* EXERCISE REQUIREMENTS
Please reproduce the final stretch of the listing below: the line that contains "index pip: (1147, 347)" and all lines after it, verbatim, with nothing else.

* PROVIDED ENTRIES
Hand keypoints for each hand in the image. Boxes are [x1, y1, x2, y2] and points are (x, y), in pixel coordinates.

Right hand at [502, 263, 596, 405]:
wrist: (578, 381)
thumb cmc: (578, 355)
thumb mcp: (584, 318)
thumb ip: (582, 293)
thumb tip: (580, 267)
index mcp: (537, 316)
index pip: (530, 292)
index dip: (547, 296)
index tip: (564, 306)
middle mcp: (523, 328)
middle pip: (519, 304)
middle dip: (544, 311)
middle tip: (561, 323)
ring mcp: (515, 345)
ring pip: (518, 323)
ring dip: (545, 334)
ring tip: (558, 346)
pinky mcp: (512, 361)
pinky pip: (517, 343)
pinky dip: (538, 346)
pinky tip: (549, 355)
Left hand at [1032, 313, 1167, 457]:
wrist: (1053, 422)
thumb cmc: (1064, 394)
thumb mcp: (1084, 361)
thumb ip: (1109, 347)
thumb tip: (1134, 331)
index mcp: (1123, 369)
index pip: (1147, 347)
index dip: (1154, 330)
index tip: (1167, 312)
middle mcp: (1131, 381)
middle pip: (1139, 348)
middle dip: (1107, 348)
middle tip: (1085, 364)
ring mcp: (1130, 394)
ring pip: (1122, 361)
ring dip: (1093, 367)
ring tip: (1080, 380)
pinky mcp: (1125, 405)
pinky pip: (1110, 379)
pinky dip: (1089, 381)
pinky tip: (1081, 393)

* OUTPUT OF THE EXERCISE
index pip: (1147, 347)
index dip: (1154, 330)
index tip: (1167, 312)
middle mcp: (1131, 381)
middle pip: (1139, 348)
middle dip: (1107, 348)
middle tip: (1085, 364)
ring mcp: (1130, 394)
ring pip: (1122, 361)
ring dip: (1093, 367)
ring tip: (1080, 380)
pinky mcp: (1125, 405)
pinky pip: (1110, 379)
pinky dip: (1089, 381)
pinky tip: (1081, 393)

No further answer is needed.